**** DOCUMENT TEXT ****

Moore Ruble Yudell’s application of Inclusive design as a principle stems from the broadly collaborative design approach that is the foundation of our practice. Here are some milestones:

Inclusive participation both informs design and actively builds community

Most importantly, it has relevance for the evolving needs and priorities of higher education and the changing demographics of students in the 21st Century.

The Diversity of College Life:

It’s not a playground of privilege any more 

At campuses across the country, fewer students (less than 16% according to recent studies) fit the traditional profile of a higher education student between the ages of 18 – 22 who lives on campus and receives parental financial support. Students are increasingly the first generation to attend college and the types of students continues to expand to include part-time, on-line, life-long, or a hybrid.  More students are older, commute rather than live on campus, and many juggle the demands of family and academic life.

Here are some snapshots of how schools reflect and serve this new population, and how we seek to inform our planning and design to help them do it.

Community with Diversity:
UC Berkeley Lower Sproul Re-Development
and Student Community Center

UC Berkeley is famous for its rich tapestry of student organizations that both articulate and engage the student community in passionate pursuit of intellectual, political, and cultural advancement. Our team led a highly inclusive framework of workshops and small group meetings that involved over 800 student groups, as well as faculty, staff, community and civic leaders. Following the community planning process, the student body was so invested that they voted decisively to support this project through additional student fees, in spite of concurrent protests over tuition increases.

University of Denver Community Commons:
“Diversity Lived is Diversity Learned”

DU’s new Community Commons acts as a funnel and a mixer, capturing student movement to and from the new first year dorms with a variety of spaces for students to dine, meet, socialize, study, and make use of supportive services. The plan’s fluid-dynamic shaping is driven by student movement- making the design ‘behavior-based’ rather than coolly geometric or rational. Flexible, open, and visible, the spaces welcome students and reinforce a sense of belonging that is key to keeping students on campus and thereby supporting success. At the rooftop an unexpected pavilion appears, providing a house-like scale of event space, and offering yet another distinctly different experience of community. In this sense, the architecture strives to ‘walk the walk’ of diversity with its own inclusive mosaic of spatial experience.

California Community Colleges

With over 2 million students at 116 campuses, the California Community College system is the largest higher education institution in the U.S., the largest provider of workforce training, and one of the most broadly inclusive institutions in the world. California community colleges serve the most diverse population of post-secondary school students, with the largest single ethnic group amounting to less than 25%, and over 40% of students at ages 25 and over. Community college students work their way through school, commute to campus, manage child care, study at night. They learn to become nurses, justice workers, STEM graduates at 4-year schools, construction managers, and business owners.

**** ENTRIES SHOWN ****

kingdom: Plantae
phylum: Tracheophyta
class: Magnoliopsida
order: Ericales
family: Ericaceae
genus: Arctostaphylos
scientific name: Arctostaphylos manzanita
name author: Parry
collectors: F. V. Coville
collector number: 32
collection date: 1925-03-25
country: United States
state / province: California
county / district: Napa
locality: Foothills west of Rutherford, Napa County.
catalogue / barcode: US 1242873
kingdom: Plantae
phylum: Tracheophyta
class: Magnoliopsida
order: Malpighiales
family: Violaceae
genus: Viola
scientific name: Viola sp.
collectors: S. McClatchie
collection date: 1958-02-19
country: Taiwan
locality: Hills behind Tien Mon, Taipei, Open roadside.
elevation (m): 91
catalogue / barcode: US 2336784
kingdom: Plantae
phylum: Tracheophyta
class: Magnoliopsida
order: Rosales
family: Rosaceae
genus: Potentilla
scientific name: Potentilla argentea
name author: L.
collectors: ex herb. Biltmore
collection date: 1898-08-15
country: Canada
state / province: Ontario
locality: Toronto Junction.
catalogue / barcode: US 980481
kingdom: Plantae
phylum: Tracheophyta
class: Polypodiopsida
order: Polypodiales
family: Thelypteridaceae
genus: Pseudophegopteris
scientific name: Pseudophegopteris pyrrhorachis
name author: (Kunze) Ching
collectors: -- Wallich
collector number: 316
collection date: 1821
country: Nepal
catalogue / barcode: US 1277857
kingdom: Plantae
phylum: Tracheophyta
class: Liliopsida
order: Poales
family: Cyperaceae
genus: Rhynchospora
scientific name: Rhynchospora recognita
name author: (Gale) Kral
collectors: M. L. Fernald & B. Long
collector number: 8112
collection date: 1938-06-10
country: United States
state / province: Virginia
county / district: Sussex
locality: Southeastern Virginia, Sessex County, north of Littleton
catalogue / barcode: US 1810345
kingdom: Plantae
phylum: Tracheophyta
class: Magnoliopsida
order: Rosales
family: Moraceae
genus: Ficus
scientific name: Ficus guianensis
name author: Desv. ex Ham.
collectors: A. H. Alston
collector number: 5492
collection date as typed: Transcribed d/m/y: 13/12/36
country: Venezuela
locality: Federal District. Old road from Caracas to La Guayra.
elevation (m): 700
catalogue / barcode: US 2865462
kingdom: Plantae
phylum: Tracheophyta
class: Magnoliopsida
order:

****

EXERCISE DETAILS: Extract the part of the inclusive campus design text from "At campuses across" to "them do it.". The data above comes from a separate source.

RESPONSE TO THIS TASK:
At campuses across the country, fewer students (less than 16% according to recent studies) fit the traditional profile of a higher education student between the ages of 18 – 22 who lives on campus and receives parental financial support. Students are increasingly the first generation to attend college and the types of students continues to expand to include part-time, on-line, life-long, or a hybrid.  More students are older, commute rather than live on campus, and many juggle the demands of family and academic life.

Here are some snapshots of how schools reflect and serve this new population, and how we seek to inform our planning and design to help them do it.